Oh boy, many falsey results. Natural language doesn't agree with Javascript (and pretty much every programming language with a decent operator precedence) on this. This is because "to be" is a single entity in the former, but 2*b isn't. Nothing fishy should be happening on the left side of the ||. The unexpected behaviour is due to the ! operator being applied to 2 before the multiplication can take place. This way if b is truthy, castable to a number and that number is also truthy (i'm looking at you, []) the left side of the || will be truthy so the engine won't even bother evaluating the right side and the function will return the double of b. If b or it casted to a number is falsey, the left side of the operation will be false so the function will return whatever the right side is. The 2 will always be negated, resulting in false, which will be multiplied with b. Anything multiplied with false gives a falsey result in Javascript (numbers just cast false == 0, false*{} is NaN for some reason, etc.)

Fixing precedence - Can I still break it?

tbontb = (b) => 2*b || !(2*b) console.log(tbontb(0), tbontb(1), // true 2 tbontb([]), tbontb({}), // true true tbontb(""), tbontb("1"), // true 2 tbontb("0"),tbontb(true), // true 2 tbontb(false)) // true

Now all the falsey results of the previous implementation have turned into true. Beside the values not being all booleans, the function seems to work just like the English sentence: no more falseyness. Of course, there still is a way to trick it, but I'm pretty sure this is cheating:

function Cheater() { this.value = 0; } Cheater.prototype.valueOf = function() { return this.value++; } let myCheater = new Cheater(); console.log(tbontb(myCheater)); // false

This works because when the tbontb function first gets the value of b, the cheater returns 0 so that the left side is falsey. When evaluating the right side, the function is being given the "new" value b = 1, thus making the right side also falsey.

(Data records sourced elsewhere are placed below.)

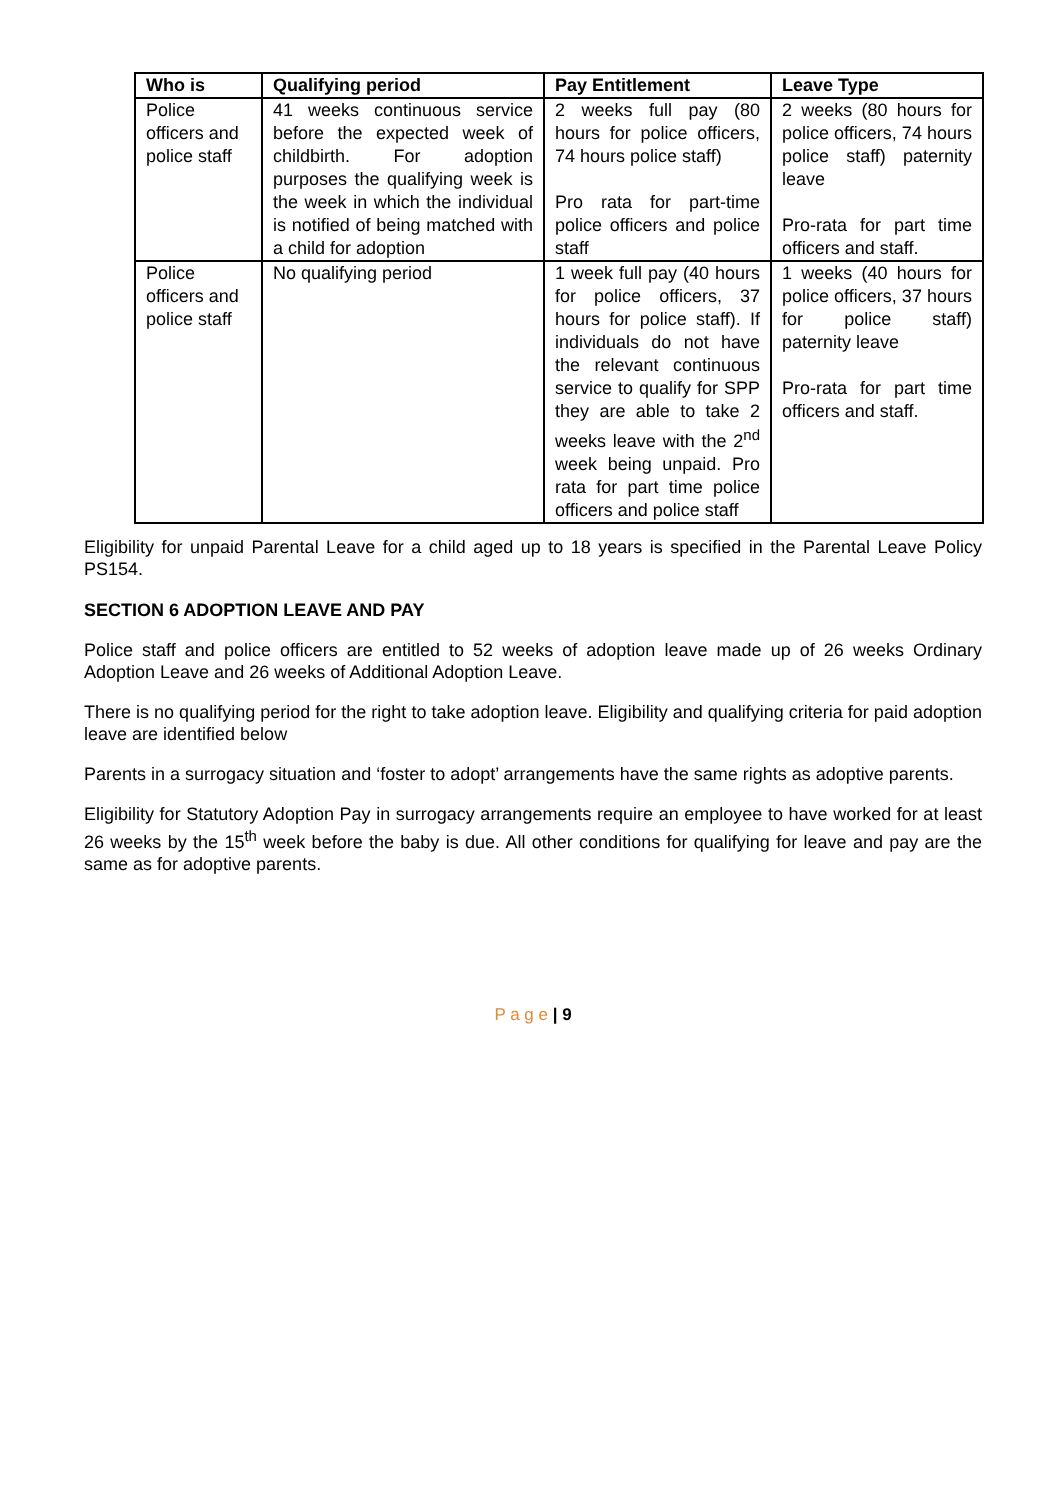| Who is | Qualifying period | Pay Entitlement | Leave Type |
| --- | --- | --- | --- |
| Police officers and police staff | 41 weeks continuous service before the expected week of childbirth. For adoption purposes the qualifying week is the week in which the individual is notified of being matched with a child for adoption | 2 weeks full pay (80 hours for police officers, 74 hours police staff) Pro rata for part-time police officers and police staff | 2 weeks (80 hours for police officers, 74 hours police staff) paternity leave Pro-rata for part time officers and staff. |
| Police officers and police staff | No qualifying period | 1 week full pay (40 hours for police officers, 37 hours for police staff). If individuals do not have the relevant continuous service to qualify for SPP they are able to take 2 weeks leave with the 2<sup>nd</sup> week being unpaid. Pro rata for part time police officers and police staff | 1 weeks (40 hours for police officers, 37 hours for police staff) paternity leave Pro-rata for part time officers and staff. |
Eligibility for unpaid Parental Leave for a child aged up to 18 years is specified in the Parental Leave Policy PS154.
SECTION 6 ADOPTION LEAVE AND PAY
Police staff and police officers are entitled to 52 weeks of adoption leave made up of 26 weeks Ordinary Adoption Leave and 26 weeks of Additional Adoption Leave.
There is no qualifying period for the right to take adoption leave. Eligibility and qualifying criteria for paid adoption leave are identified below
Parents in a surrogacy situation and ‘foster to adopt’ arrangements have the same rights as adoptive parents.
Eligibility for Statutory Adoption Pay in surrogacy arrangements require an employee to have worked for at least 26 weeks by the 15<sup>th</sup> week before the baby is due. All other conditions for qualifying for leave and pay are the same as for adoptive parents.
P a g e | 9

Another thing I stumbled upon when making the cheater is that Cheater.prototype.valueOf (or any other prototype function) must be declared with function() { ... }. () => { ... } doesn't work:

function FailedCheater() { this.value = 0; } FailedCheater.prototype.valueOf = () => this.value++; let yourCheater = new FailedCheater(); console.log(tbontb(yourCheater)); // true

This confused me at first, but it appears that this doesn't work the same in arrow functions.

Bulletproofing it

Okay, now let's try to make this invincible. An idea would be storing the value of b and using that so it doesn't change. Also, making the function always return bools would get us closer to the "logical" interpretation from which we started.

tbontb = (b) => { let B = b.valueOf && b.valueOf() || b; return !!(2*B || !(2*B)); } let myOtherCheater = new Cheater(); let yourOtherCheater = new FailedCheater(); console.log(tbontb(myOtherCheater)); // true console.log(tbontb(yourOtherCheater)); // true

The and on the let B = ... line checks if b has a valueOf function. If it has, it sets B to that function's return value. Else, it falls back to just using the value of b.